My sister is never small.
She may not be a witch who draws attention or seeks the limelight, but she never diminishes herself, either. The sound of her doing it now puts a pin in my anger, deflates it, leaves me reeling and confused.
“What do you mean? You’re not going for Ascension?”
“I didn’t say that.”
“Then what did you—”
“I meant exactly what I said. Nothing is set in stone. I’m an Ascension candidate, yes, but there’s still a hell of a long way between candidate and councillor. And I… I don’t want to talk about it with you, Ser. I know what it would mean, okay? For us. I know it would mean you’d never speak to—”
She stops abruptly, takes a deep breath, casts her eyes toward the moon above, and blinks rapidly.
When she’s gained a bit of her composure back, she reaches into the satchel she’s got slung across her chest.
“I brought something for you.”
“What?”
“Here,” Soleil says, shoving a finely made leather case into my hands. “Take it.”
“What is it?”
She laughs softly, the sound of it edged by tears that bring a lump to the back of my throat.
“Something that might keep you alive.”
Unzipping the top and peering inside, I find it stuffed to the seams with vials and containers of salves and potions. Herbs, dried flowers, small capsules painstakingly filled with various remedies.
“I asked around,” Soleil continues. “And I’ve got to say, there’s a shocking lack of knowledge around the coven hall about what goes on in other realms and what threats you might face, but this was as good as I could do.
It’s all labeled, but uh, you might want to look through it beforehand so you’re not scrambling in an emergency. ”
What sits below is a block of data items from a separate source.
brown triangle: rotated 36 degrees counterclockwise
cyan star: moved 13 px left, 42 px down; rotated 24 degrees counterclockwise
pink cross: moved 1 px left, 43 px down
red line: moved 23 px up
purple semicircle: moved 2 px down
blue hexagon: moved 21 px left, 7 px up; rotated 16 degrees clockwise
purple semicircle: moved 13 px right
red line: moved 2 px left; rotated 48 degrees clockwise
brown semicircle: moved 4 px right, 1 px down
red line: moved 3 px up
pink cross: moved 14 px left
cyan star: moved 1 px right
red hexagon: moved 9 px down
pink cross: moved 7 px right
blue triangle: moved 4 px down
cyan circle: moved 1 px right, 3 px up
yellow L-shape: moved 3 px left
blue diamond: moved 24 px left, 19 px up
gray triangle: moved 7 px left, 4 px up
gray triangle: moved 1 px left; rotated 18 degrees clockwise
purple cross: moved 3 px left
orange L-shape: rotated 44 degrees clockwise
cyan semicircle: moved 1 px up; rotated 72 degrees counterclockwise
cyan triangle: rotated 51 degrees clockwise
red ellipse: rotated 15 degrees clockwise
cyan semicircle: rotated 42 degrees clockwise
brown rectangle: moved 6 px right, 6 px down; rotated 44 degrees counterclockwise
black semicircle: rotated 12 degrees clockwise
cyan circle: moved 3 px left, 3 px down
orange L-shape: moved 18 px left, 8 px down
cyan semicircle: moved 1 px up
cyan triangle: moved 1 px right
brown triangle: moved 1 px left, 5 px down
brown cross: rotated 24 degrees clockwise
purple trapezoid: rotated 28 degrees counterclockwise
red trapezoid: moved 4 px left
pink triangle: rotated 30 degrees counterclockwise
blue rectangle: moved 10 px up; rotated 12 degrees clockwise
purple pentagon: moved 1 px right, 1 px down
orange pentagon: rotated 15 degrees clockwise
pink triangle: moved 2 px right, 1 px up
That lump gets even thicker.
I don’t know what to say.
I don’t know why she did this, how to thank her, how to bridge this huge, awful gap between us without—
My momentary spiral is halted in its tracks when Soleil throws her arms around me.
“I know you’re not a hugger,” she says, “but you’re just going to have to deal with it. I get to hug you before you go off and potentially get yourself killed again.”
“Again?” I say with a wet laugh. “Do I have to remind you I didn’t actually die the last time?”
“Not for lack of trying,” she mutters, and hugs me tighter.
We both hold on for a few moments longer. In those moments, I can pretend no time has passed. I can pretend I didn’t turn my back on the coven who raised me and I’m not mad at my sister for choosing to stay. We can travel back through time to a moment that wasn’t this damn difficult and sad.
Soleil breaks the embrace first.
She blinks away the lingering tears in her eyes and sets her shoulders, stands up straighter, transforms back into the kind of witch who should absolutely have a place on the Crescent Coven council.
Hopefully, she’ll be able to make something better of it. Hopefully, she’ll be the change their dusty old halls need.